→ **Prompt**
Copy the data exactly, keeping every line intact.

---------- Material supplied ----------

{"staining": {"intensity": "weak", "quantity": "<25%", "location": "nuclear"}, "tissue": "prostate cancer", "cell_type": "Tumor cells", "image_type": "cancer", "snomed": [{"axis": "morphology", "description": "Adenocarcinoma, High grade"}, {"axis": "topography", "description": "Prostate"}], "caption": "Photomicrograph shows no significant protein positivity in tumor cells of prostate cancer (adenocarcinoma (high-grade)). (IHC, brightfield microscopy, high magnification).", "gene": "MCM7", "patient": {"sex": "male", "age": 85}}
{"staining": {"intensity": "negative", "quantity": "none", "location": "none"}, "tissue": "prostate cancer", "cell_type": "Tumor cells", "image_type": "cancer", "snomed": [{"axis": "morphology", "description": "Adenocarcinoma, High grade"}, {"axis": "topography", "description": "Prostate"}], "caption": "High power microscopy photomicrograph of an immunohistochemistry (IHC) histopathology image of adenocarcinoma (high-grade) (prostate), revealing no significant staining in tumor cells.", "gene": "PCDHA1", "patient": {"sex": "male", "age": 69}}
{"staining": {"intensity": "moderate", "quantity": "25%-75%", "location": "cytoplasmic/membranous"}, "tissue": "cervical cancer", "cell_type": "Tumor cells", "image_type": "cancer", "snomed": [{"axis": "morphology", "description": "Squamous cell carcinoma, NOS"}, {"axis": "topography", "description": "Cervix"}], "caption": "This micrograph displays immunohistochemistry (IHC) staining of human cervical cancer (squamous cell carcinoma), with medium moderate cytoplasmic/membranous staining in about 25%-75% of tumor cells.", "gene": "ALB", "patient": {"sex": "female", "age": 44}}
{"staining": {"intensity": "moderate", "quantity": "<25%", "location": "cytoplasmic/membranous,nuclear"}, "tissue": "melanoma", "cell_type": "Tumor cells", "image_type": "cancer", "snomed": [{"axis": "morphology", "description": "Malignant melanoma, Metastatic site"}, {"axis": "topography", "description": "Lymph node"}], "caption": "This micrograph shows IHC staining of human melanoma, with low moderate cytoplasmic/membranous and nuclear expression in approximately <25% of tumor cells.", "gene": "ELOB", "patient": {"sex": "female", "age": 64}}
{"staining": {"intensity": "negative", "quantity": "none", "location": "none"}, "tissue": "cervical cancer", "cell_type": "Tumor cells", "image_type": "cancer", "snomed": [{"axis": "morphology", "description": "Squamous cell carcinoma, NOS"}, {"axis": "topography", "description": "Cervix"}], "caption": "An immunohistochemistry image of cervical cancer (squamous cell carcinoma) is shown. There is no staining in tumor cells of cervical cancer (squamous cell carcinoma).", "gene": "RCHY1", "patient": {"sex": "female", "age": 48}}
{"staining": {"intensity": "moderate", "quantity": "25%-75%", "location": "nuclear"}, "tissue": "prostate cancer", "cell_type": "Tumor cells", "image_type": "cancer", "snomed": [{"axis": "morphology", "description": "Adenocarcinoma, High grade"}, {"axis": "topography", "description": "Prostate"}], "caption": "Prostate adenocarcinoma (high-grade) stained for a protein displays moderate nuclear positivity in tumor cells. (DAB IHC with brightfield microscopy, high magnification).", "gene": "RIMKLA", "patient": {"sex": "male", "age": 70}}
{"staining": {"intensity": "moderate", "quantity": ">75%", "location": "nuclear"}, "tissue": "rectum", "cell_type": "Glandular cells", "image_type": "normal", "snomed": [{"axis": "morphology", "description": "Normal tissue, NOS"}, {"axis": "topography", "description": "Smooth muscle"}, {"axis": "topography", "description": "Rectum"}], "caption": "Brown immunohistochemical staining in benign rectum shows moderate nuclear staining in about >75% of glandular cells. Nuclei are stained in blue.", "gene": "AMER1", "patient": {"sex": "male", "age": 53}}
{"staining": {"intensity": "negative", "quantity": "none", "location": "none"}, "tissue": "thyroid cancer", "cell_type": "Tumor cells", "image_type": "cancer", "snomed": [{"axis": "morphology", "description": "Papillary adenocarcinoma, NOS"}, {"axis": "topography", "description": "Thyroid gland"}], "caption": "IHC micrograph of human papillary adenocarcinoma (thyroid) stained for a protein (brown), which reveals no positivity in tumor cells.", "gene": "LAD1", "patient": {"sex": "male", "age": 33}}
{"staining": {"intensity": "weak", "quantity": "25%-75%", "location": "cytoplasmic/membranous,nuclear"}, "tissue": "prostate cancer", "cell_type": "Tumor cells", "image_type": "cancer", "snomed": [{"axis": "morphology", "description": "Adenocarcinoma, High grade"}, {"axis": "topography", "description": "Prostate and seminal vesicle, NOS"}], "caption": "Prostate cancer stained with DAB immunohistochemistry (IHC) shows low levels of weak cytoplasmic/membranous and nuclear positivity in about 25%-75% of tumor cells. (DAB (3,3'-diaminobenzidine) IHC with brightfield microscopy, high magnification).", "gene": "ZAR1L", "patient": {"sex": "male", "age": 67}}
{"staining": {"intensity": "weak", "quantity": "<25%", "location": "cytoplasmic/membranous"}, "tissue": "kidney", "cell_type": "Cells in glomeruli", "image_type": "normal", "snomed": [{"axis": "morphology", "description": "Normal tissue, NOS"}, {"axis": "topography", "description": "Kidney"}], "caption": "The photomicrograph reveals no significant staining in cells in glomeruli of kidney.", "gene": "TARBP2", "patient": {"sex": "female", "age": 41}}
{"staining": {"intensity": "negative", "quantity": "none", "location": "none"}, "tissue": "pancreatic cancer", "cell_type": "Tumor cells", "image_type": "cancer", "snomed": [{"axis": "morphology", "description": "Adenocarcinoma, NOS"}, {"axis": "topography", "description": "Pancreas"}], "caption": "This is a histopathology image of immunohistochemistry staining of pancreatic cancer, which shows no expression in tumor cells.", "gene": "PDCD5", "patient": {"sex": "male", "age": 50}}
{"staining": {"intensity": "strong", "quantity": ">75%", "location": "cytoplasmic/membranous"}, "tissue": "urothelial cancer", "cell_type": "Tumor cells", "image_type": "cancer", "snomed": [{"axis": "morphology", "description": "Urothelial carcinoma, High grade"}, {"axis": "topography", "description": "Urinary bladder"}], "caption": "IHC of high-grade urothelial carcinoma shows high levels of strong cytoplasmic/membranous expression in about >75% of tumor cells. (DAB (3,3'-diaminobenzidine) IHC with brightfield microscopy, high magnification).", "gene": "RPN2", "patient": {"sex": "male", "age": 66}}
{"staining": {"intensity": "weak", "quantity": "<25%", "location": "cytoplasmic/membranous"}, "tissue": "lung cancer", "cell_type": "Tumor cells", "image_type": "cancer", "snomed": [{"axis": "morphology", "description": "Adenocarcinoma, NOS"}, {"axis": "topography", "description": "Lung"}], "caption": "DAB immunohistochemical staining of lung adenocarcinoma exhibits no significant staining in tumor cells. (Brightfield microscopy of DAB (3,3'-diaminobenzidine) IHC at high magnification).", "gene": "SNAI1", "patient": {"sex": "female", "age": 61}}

----------

→ **Result of this task**
{"staining": {"intensity": "weak", "quantity": "<25%", "location": "nuclear"}, "tissue": "prostate cancer", "cell_type": "Tumor cells", "image_type": "cancer", "snomed": [{"axis": "morphology", "description": "Adenocarcinoma, High grade"}, {"axis": "topography", "description": "Prostate"}], "caption": "Photomicrograph shows no significant protein positivity in tumor cells of prostate cancer (adenocarcinoma (high-grade)). (IHC, brightfield microscopy, high magnification).", "gene": "MCM7", "patient": {"sex": "male", "age": 85}}
{"staining": {"intensity": "negative", "quantity": "none", "location": "none"}, "tissue": "prostate cancer", "cell_type": "Tumor cells", "image_type": "cancer", "snomed": [{"axis": "morphology", "description": "Adenocarcinoma, High grade"}, {"axis": "topography", "description": "Prostate"}], "caption": "High power microscopy photomicrograph of an immunohistochemistry (IHC) histopathology image of adenocarcinoma (high-grade) (prostate), revealing no significant staining in tumor cells.", "gene": "PCDHA1", "patient": {"sex": "male", "age": 69}}
{"staining": {"intensity": "moderate", "quantity": "25%-75%", "location": "cytoplasmic/membranous"}, "tissue": "cervical cancer", "cell_type": "Tumor cells", "image_type": "cancer", "snomed": [{"axis": "morphology", "description": "Squamous cell carcinoma, NOS"}, {"axis": "topography", "description": "Cervix"}], "caption": "This micrograph displays immunohistochemistry (IHC) staining of human cervical cancer (squamous cell carcinoma), with medium moderate cytoplasmic/membranous staining in about 25%-75% of tumor cells.", "gene": "ALB", "patient": {"sex": "female", "age": 44}}
{"staining": {"intensity": "moderate", "quantity": "<25%", "location": "cytoplasmic/membranous,nuclear"}, "tissue": "melanoma", "cell_type": "Tumor cells", "image_type": "cancer", "snomed": [{"axis": "morphology", "description": "Malignant melanoma, Metastatic site"}, {"axis": "topography", "description": "Lymph node"}], "caption": "This micrograph shows IHC staining of human melanoma, with low moderate cytoplasmic/membranous and nuclear expression in approximately <25% of tumor cells.", "gene": "ELOB", "patient": {"sex": "female", "age": 64}}
{"staining": {"intensity": "negative", "quantity": "none", "location": "none"}, "tissue": "cervical cancer", "cell_type": "Tumor cells", "image_type": "cancer", "snomed": [{"axis": "morphology", "description": "Squamous cell carcinoma, NOS"}, {"axis": "topography", "description": "Cervix"}], "caption": "An immunohistochemistry image of cervical cancer (squamous cell carcinoma) is shown. There is no staining in tumor cells of cervical cancer (squamous cell carcinoma).", "gene": "RCHY1", "patient": {"sex": "female", "age": 48}}
{"staining": {"intensity": "moderate", "quantity": "25%-75%", "location": "nuclear"}, "tissue": "prostate cancer", "cell_type": "Tumor cells", "image_type": "cancer", "snomed": [{"axis": "morphology", "description": "Adenocarcinoma, High grade"}, {"axis": "topography", "description": "Prostate"}], "caption": "Prostate adenocarcinoma (high-grade) stained for a protein displays moderate nuclear positivity in tumor cells. (DAB IHC with brightfield microscopy, high magnification).", "gene": "RIMKLA", "patient": {"sex": "male", "age": 70}}
{"staining": {"intensity": "moderate", "quantity": ">75%", "location": "nuclear"}, "tissue": "rectum", "cell_type": "Glandular cells", "image_type": "normal", "snomed": [{"axis": "morphology", "description": "Normal tissue, NOS"}, {"axis": "topography", "description": "Smooth muscle"}, {"axis": "topography", "description": "Rectum"}], "caption": "Brown immunohistochemical staining in benign rectum shows moderate nuclear staining in about >75% of glandular cells. Nuclei are stained in blue.", "gene": "AMER1", "patient": {"sex": "male", "age": 53}}
{"staining": {"intensity": "negative", "quantity": "none", "location": "none"}, "tissue": "thyroid cancer", "cell_type": "Tumor cells", "image_type": "cancer", "snomed": [{"axis": "morphology", "description": "Papillary adenocarcinoma, NOS"}, {"axis": "topography", "description": "Thyroid gland"}], "caption": "IHC micrograph of human papillary adenocarcinoma (thyroid) stained for a protein (brown), which reveals no positivity in tumor cells.", "gene": "LAD1", "patient": {"sex": "male", "age": 33}}
{"staining": {"intensity": "weak", "quantity": "25%-75%", "location": "cytoplasmic/membranous,nuclear"}, "tissue": "prostate cancer", "cell_type": "Tumor cells", "image_type": "cancer", "snomed": [{"axis": "morphology", "description": "Adenocarcinoma, High grade"}, {"axis": "topography", "description": "Prostate and seminal vesicle, NOS"}], "caption": "Prostate cancer stained with DAB immunohistochemistry (IHC) shows low levels of weak cytoplasmic/membranous and nuclear positivity in about 25%-75% of tumor cells. (DAB (3,3'-diaminobenzidine) IHC with brightfield microscopy, high magnification).", "gene": "ZAR1L", "patient": {"sex": "male", "age": 67}}
{"staining": {"intensity": "weak", "quantity": "<25%", "location": "cytoplasmic/membranous"}, "tissue": "kidney", "cell_type": "Cells in glomeruli", "image_type": "normal", "snomed": [{"axis": "morphology", "description": "Normal tissue, NOS"}, {"axis": "topography", "description": "Kidney"}], "caption": "The photomicrograph reveals no significant staining in cells in glomeruli of kidney.", "gene": "TARBP2", "patient": {"sex": "female", "age": 41}}
{"staining": {"intensity": "negative", "quantity": "none", "location": "none"}, "tissue": "pancreatic cancer", "cell_type": "Tumor cells", "image_type": "cancer", "snomed": [{"axis": "morphology", "description": "Adenocarcinoma, NOS"}, {"axis": "topography", "description": "Pancreas"}], "caption": "This is a histopathology image of immunohistochemistry staining of pancreatic cancer, which shows no expression in tumor cells.", "gene": "PDCD5", "patient": {"sex": "male", "age": 50}}
{"staining": {"intensity": "strong", "quantity": ">75%", "location": "cytoplasmic/membranous"}, "tissue": "urothelial cancer", "cell_type": "Tumor cells", "image_type": "cancer", "snomed": [{"axis": "morphology", "description": "Urothelial carcinoma, High grade"}, {"axis": "topography", "description": "Urinary bladder"}], "caption": "IHC of high-grade urothelial carcinoma shows high levels of strong cytoplasmic/membranous expression in about >75% of tumor cells. (DAB (3,3'-diaminobenzidine) IHC with brightfield microscopy, high magnification).", "gene": "RPN2", "patient": {"sex": "male", "age": 66}}
{"staining": {"intensity": "weak", "quantity": "<25%", "location": "cytoplasmic/membranous"}, "tissue": "lung cancer", "cell_type": "Tumor cells", "image_type": "cancer", "snomed": [{"axis": "morphology", "description": "Adenocarcinoma, NOS"}, {"axis": "topography", "description": "Lung"}], "caption": "DAB immunohistochemical staining of lung adenocarcinoma exhibits no significant staining in tumor cells. (Brightfield microscopy of DAB (3,3'-diaminobenzidine) IHC at high magnification).", "gene": "SNAI1", "patient": {"sex": "female", "age": 61}}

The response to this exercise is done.